Confess Your Sins



Scripture tells us to confess our sins to one another.  We may ask, what sins?  All of them?  That would be a huge task.   Martin Luther tried that, and found it an impossible burden.  (Of course, he was trying to comply with the medieval church’s sacrament of penance, in which every “mortal” sin, or serious sin, was to be confessed to a priest each year, in order to receive acceptance from God.  What Luther found was not that he need not confess his sins, but that God grants righteousness freely to the one who believes the gospel.  Believers are not dependent on human mediators to receive full and final forgiveness.  Justification is by grace alone, through faith alone.  “Blessed is the man whose transgression is forgiven, whose sin is covered.” Psalm 32:1)

To give a simple answer to our question: we should confess our private sins privately, and our public sins publicly. 

If you lied to someone, confess your lie and ask forgiveness.  Some years back (I remember, it was deeply humbling, because I was afraid to lose his respect, but) I had to confess a lie to a friend.  He immediately responded this way, “Now I trust you more than I did before.”  It may not always turn out this way, but he extended forgiving grace to me.  I thank God

Should we confess the sins of our hearts to one another?   Maybe.  First, ask this question: what is the good that could come of that?  If I need accountability from a brother, or a wise, older believer, that could be a good thing, if he is strong enough to call me out.  Being known by a trustworthy friend is a great treasure.  (I am referring to men with men, and women with women.)

On the other hand, I remember this question we asked: “If I have sinned by resenting someone in my thoughts, should I confess that to them?”  Absolutely not.  That can do no good at all; it brings no healing.  Confession is for reconciliation.  But if the person did not know about your resentment, you’d have to break the relationship down first, then build it back up.  That makes no sense at all.

What about the question we would ask in college: should I confess impure thoughts to the person I was thinking about?  Absolutely not.  What good could come of it?  None.  Only embarrassment and possibly temptation.  That would be disaster.

What about public sins?  Again, the question is, what good can be achieved?  What harm has our public sin caused?  If I lose my temper and speak a harsh word in front of others, they may need me to express my repentance.  I can’t “take it back,” but I can confess and tell them I am sorry.  Much good can come of that.  I can restore the dignity of the person whom I disrespected.  I have had to do that in my family lots of times.  I am responsible for those people, and my bad example had done them harm.  Again, thank God, their love was quite willing to cover my sins.

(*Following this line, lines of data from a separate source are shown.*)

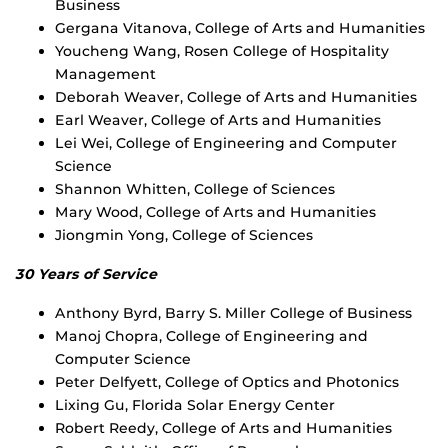
Business
Gergana Vitanova, College of Arts and Humanities
Youcheng Wang, Rosen College of Hospitality
Management
Deborah Weaver, College of Arts and Humanities
Earl Weaver, College of Arts and Humanities
Lei Wei, College of Engineering and Computer
Science
Shannon Whitten, College of Sciences
Mary Wood, College of Arts and Humanities
Jiongmin Yong, College of Sciences
30 Years of Service
Anthony Byrd, Barry S. Miller College of Business
Manoj Chopra, College of Engineering and
Computer Science
Peter Delfyett, College of Optics and Photonics
Lixing Gu, Florida Solar Energy Center
Robert Reedy, College of Arts and Humanities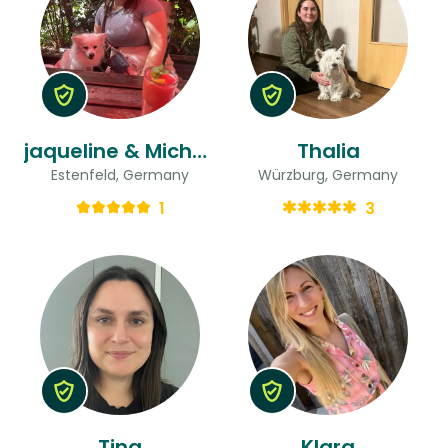
jaqueline & Michelle
Thalia
Estenfeld, Germany
Würzburg, Germany
1
3
Tina
Klara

What must I do to build others up?  As a pastor, occasionally I realized that I had taught something that was not correct and biblical.  So, I would try to explain that and correct my mistake.  (I am just giving a few examples here.  It would be a huge problem if a pastor did that often.  That would raise questions about his competence, or possibly his putting himself in the center of attention, rather than preaching Jesus Christ.)

This is a sound rule of wisdom: confess private sins privately, and public sins publicly.  “Whoever conceals his transgressions will not prosper, but he who confesses and forsakes them will obtain mercy.” Proverbs 28:13.
Howard Griffith, Ph.D.
Associate Pastor of Systematic Theology and Academic Dean
Reformed Theological Seminary, Washington D.C.